NOTE: The intelligent reader will quickly observe that the article quoted above is a masterpiece of hyperbole; doubtless the writer was never any closer to Fluter than his local amusement park. Only the most naive of readers, upon exposure to the article, will set off pell-mell for Fluter hoping to find ‘ineffable glamour and daily episodes of erotic hi-jinks’.

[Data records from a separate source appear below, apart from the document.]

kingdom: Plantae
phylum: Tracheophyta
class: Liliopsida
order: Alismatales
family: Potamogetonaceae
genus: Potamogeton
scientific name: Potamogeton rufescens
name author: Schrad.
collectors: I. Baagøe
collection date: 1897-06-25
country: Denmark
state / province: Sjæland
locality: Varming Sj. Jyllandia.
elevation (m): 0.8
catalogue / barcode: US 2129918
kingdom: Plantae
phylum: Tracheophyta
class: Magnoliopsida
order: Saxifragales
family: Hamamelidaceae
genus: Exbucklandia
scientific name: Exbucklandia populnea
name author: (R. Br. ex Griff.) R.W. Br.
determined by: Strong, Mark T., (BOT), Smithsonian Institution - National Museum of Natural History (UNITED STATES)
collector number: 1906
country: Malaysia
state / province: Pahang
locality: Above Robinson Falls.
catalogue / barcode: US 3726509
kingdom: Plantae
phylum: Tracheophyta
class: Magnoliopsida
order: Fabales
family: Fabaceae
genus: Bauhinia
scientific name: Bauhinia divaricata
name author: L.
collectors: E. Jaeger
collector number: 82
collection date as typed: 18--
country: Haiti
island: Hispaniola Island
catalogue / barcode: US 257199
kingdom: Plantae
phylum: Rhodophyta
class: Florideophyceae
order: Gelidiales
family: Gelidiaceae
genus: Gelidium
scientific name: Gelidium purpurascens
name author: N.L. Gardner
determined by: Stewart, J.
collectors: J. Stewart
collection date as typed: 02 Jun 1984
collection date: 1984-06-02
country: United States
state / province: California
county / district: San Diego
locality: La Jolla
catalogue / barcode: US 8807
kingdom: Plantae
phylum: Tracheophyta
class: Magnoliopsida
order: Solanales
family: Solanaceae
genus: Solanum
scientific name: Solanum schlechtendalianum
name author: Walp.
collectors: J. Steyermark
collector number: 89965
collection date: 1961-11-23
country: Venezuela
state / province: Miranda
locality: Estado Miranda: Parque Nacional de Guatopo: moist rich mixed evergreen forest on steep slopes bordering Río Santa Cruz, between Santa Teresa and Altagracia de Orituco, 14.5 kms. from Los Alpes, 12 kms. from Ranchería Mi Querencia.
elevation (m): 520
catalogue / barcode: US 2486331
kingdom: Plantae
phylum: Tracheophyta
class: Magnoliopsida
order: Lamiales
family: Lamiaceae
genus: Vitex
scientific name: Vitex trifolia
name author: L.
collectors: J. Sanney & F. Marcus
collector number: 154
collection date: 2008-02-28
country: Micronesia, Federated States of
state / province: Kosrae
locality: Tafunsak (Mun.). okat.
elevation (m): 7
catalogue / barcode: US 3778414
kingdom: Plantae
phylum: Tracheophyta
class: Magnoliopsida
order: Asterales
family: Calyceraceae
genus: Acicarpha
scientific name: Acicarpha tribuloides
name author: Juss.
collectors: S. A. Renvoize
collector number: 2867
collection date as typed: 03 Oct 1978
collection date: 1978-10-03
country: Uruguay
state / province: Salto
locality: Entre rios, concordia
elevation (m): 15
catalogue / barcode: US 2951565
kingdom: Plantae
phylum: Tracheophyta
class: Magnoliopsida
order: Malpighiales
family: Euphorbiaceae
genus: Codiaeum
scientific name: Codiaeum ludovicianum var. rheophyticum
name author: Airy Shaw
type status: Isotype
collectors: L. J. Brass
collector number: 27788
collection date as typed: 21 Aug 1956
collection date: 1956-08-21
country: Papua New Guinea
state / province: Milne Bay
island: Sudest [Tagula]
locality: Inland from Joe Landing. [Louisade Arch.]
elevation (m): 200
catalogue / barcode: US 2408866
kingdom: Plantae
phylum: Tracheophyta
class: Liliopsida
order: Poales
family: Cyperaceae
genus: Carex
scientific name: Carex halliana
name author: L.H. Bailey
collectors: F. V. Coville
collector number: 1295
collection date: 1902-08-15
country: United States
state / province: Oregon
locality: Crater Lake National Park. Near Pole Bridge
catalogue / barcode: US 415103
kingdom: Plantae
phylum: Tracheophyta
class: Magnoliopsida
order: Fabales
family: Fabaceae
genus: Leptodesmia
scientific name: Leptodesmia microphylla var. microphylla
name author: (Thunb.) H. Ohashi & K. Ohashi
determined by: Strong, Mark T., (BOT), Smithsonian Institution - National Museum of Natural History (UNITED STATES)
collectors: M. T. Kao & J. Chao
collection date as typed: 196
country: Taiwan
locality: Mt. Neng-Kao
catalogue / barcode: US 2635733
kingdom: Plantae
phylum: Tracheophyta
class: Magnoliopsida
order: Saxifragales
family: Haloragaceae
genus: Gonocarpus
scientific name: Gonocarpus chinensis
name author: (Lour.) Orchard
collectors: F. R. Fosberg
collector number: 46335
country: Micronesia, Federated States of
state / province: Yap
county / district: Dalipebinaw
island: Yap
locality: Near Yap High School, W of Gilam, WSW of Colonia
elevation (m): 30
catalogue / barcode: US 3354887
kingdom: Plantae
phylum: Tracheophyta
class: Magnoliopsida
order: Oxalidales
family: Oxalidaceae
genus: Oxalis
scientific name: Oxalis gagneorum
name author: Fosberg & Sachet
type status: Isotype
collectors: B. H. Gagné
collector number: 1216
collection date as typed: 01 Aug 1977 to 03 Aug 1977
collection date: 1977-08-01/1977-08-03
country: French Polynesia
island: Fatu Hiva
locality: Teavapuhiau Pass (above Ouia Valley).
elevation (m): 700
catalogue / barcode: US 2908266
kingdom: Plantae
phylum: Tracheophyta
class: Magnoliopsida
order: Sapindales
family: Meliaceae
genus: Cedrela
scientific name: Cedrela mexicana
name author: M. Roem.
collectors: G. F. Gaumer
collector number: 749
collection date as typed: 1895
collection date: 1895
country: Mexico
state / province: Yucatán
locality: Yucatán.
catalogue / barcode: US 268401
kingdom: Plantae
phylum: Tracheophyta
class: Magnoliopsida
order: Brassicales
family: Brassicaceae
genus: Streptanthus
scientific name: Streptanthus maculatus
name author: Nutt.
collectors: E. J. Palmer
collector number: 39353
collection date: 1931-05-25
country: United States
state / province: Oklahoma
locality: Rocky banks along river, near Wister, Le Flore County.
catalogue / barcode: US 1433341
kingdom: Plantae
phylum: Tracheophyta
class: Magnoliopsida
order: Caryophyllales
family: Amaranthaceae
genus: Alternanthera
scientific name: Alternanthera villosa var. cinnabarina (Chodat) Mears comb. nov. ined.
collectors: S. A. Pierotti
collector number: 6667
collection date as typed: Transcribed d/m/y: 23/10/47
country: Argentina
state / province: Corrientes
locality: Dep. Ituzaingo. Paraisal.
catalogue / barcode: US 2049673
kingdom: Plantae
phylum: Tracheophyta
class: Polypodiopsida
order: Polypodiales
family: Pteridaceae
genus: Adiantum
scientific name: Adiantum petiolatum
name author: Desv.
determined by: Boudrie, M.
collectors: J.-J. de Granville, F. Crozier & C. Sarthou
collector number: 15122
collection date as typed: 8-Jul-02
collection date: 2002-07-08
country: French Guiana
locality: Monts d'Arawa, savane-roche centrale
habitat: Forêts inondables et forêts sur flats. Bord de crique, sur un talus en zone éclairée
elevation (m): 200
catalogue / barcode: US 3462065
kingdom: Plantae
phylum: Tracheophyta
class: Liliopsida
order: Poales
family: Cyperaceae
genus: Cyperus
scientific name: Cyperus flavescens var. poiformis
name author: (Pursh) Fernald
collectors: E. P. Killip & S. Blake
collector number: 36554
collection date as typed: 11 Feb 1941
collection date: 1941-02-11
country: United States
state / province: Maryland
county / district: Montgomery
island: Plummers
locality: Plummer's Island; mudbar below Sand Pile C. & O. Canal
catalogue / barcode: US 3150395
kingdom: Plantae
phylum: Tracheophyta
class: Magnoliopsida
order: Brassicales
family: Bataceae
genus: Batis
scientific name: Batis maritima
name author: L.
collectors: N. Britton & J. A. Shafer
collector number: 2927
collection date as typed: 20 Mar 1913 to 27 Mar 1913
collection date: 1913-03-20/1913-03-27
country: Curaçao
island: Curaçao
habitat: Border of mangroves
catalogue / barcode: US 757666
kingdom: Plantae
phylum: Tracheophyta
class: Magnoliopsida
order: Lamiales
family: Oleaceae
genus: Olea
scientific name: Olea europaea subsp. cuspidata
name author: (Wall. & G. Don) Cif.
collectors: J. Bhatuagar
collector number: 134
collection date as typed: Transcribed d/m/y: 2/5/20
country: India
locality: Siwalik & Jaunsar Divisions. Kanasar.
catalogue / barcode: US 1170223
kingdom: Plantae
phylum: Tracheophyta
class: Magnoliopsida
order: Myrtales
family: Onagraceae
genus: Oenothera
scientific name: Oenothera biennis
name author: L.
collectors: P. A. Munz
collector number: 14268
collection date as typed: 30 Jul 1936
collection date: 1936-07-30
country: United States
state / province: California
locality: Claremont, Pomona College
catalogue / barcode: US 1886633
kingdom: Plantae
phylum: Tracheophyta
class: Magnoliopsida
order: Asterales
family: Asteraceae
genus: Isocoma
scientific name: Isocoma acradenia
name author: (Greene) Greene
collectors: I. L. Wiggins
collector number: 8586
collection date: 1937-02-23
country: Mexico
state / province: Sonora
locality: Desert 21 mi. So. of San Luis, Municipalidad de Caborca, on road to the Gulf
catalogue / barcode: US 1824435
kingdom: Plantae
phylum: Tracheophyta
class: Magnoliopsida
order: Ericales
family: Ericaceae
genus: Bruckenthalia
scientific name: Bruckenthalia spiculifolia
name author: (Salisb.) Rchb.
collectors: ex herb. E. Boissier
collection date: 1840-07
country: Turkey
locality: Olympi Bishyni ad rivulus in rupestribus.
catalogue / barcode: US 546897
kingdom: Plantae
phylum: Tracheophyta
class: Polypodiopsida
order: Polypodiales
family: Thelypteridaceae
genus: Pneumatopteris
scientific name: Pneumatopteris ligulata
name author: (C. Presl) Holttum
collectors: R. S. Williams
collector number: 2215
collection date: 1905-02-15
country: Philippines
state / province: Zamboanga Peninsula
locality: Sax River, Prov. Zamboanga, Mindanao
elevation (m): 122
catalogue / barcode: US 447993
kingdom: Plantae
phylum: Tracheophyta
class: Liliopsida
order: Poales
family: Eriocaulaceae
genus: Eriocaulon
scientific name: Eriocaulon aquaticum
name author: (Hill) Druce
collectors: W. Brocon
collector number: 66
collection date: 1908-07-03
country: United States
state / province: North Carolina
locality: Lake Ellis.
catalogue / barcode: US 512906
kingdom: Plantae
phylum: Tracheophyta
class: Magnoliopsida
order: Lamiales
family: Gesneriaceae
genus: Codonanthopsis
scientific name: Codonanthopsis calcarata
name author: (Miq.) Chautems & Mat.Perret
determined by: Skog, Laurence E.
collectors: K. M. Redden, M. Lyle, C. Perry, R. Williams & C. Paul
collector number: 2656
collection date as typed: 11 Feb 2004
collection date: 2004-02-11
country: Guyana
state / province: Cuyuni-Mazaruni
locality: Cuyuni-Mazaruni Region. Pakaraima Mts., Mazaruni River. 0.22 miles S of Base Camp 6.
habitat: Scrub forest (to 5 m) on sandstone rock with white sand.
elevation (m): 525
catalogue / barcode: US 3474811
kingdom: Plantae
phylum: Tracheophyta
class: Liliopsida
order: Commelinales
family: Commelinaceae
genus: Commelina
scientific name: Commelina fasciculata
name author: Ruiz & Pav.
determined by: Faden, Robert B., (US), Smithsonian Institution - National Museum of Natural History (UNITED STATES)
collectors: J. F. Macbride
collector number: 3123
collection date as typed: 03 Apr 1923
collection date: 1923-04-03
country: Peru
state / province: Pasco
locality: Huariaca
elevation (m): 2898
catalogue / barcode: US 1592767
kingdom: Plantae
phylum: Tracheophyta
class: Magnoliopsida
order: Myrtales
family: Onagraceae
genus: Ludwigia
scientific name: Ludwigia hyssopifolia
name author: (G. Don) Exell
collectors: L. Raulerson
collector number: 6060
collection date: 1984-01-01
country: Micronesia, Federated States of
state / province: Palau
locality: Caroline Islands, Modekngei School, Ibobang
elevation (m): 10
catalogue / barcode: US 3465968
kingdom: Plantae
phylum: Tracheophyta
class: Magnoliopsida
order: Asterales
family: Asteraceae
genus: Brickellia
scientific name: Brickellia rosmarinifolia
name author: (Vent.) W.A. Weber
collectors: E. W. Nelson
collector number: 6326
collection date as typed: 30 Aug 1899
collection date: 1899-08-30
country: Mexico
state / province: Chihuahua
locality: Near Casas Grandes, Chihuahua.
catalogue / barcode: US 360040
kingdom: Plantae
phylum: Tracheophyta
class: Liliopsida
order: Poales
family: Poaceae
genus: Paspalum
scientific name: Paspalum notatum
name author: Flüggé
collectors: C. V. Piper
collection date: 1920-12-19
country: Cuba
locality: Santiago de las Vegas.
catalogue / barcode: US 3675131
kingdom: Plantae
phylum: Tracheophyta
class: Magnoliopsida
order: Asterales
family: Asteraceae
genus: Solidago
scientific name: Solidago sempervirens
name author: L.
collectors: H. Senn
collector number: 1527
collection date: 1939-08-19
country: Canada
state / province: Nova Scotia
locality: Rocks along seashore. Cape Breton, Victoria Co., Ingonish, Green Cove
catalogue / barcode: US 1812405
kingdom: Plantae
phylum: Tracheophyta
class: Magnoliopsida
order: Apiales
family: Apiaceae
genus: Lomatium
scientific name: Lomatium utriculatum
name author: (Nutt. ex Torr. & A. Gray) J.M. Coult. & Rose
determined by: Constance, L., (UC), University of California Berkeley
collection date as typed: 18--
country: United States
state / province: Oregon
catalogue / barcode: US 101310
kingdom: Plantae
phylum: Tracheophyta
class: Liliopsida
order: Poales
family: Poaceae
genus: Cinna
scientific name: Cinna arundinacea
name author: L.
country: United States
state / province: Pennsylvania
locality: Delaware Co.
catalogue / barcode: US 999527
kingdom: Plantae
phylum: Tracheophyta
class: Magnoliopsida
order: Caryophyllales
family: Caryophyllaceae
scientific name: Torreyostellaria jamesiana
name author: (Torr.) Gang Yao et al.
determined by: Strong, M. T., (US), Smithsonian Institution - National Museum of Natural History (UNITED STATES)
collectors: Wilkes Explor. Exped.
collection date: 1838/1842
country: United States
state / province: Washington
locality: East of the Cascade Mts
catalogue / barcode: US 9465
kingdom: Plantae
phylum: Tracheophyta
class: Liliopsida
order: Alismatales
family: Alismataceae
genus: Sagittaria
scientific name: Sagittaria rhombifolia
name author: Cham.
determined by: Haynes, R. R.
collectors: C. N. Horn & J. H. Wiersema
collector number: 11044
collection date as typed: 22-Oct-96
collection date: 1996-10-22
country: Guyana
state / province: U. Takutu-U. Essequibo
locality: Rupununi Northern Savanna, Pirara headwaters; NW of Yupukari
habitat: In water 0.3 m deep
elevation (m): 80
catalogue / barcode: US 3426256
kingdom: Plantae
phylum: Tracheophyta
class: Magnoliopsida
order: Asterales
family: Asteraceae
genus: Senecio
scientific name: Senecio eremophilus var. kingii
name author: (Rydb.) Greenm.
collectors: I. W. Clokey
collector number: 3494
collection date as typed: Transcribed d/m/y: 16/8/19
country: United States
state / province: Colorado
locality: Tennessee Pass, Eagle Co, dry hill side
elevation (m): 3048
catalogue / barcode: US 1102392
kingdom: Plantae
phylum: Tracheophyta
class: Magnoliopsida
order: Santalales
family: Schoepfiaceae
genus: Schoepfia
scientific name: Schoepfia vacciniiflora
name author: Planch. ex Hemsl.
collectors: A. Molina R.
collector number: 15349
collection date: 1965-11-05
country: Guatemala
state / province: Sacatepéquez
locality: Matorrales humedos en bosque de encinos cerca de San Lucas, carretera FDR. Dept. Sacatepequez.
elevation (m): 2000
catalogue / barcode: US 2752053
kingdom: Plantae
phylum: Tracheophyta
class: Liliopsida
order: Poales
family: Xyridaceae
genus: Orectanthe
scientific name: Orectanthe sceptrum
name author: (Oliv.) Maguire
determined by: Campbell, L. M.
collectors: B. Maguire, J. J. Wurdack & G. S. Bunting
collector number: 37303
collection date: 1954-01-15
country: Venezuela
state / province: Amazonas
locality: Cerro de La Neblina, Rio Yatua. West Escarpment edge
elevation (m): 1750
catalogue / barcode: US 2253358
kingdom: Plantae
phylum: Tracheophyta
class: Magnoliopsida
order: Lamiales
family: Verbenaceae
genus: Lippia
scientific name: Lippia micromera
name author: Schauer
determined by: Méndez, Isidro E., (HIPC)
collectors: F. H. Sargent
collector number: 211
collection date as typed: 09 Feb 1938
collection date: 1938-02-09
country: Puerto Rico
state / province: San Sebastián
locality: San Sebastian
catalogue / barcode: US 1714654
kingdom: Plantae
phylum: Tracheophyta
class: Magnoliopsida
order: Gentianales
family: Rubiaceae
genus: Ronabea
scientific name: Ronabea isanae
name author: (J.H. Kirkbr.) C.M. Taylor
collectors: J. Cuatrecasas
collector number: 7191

The following facts should be noted. The scenery of Fluter is very pleasant. The best hotel in Coro-Coro is the O-Shar-Shan, but there is no running hot water. The girls are neither seductive nor particularly amiable. Arrivals at the spaceport are allowed visitor’s permits of thirty days duration.
1
The geography of Fluter as seen from space was extraordinary, and perhaps unique — certainly within the bounds of the Gaean Reach. In cooling from its primal melt the world had shrunk, squeezing up the crust into nine enormous anticlines running north and south across all of one hemisphere, leaving the opposite hemisphere a flat peneplain. In the course of time the sea rose and the rock-folds became nine narrow continents, with shallow seas between. The opposite hemisphere was drowned beneath the waters of a vast featureless ocean.